**EXERCISE DESCRIPTION:** What you return must be an exact copy of the lines in the listing below between the line holding "140 bis unter 160 m²: 93 -> none" and the line holding "预算总价, 高清摄像头: 16000 -> 8236", inclusive, and nothing more.

**DATA RECORDS:**

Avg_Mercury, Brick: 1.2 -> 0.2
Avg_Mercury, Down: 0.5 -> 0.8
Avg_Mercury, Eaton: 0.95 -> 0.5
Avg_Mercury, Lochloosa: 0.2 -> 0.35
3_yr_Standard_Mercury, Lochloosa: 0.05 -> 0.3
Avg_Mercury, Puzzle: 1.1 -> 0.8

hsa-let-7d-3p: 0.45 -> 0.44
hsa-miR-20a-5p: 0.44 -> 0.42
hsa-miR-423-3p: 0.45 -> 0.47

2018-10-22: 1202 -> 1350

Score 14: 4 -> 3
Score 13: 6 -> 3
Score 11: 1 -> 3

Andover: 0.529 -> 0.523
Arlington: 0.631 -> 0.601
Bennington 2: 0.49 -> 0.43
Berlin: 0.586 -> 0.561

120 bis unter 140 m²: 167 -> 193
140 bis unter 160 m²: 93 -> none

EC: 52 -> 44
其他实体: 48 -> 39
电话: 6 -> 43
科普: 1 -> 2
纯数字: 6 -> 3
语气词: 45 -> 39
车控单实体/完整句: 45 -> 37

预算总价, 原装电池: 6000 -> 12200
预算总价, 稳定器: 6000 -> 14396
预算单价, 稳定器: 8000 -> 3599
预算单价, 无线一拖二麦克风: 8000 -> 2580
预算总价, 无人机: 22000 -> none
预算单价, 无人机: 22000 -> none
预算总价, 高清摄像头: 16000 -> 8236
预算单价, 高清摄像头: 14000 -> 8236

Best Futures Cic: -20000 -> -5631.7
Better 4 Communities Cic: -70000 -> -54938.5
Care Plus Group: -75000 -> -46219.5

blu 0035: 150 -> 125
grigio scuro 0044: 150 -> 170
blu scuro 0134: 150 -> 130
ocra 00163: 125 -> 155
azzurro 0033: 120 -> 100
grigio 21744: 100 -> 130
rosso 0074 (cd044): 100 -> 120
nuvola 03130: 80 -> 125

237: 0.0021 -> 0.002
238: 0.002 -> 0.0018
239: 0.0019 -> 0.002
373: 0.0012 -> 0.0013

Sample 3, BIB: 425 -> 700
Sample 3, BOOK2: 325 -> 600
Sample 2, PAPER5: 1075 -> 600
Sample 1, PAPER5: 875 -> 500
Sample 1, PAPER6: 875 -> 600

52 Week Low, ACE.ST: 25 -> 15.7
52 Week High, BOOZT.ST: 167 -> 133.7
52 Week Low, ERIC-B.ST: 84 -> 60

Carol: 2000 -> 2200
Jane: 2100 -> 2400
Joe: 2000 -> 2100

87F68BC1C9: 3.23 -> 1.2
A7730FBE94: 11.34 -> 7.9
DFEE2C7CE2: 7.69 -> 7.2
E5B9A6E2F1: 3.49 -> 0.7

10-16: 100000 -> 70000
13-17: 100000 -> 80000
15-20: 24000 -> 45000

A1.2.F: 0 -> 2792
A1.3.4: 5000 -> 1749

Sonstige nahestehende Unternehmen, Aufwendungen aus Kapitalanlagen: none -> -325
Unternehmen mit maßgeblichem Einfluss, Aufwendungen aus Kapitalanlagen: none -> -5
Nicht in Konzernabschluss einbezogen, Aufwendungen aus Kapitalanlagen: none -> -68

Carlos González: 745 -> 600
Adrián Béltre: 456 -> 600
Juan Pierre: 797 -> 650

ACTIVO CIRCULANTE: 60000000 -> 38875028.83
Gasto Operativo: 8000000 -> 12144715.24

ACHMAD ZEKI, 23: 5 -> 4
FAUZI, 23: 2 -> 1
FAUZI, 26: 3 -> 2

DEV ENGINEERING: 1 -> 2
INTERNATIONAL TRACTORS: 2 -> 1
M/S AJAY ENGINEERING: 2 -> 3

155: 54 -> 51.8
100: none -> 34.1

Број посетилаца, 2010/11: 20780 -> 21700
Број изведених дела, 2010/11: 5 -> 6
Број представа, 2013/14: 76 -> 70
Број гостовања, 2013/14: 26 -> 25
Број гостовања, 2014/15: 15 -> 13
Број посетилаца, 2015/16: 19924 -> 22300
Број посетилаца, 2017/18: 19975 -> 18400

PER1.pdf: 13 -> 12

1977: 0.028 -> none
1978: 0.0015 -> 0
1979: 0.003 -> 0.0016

**TASK OUTPUT:**
140 bis unter 160 m²: 93 -> none

EC: 52 -> 44
其他实体: 48 -> 39
电话: 6 -> 43
科普: 1 -> 2
纯数字: 6 -> 3
语气词: 45 -> 39
车控单实体/完整句: 45 -> 37

预算总价, 原装电池: 6000 -> 12200
预算总价, 稳定器: 6000 -> 14396
预算单价, 稳定器: 8000 -> 3599
预算单价, 无线一拖二麦克风: 8000 -> 2580
预算总价, 无人机: 22000 -> none
预算单价, 无人机: 22000 -> none
预算总价, 高清摄像头: 16000 -> 8236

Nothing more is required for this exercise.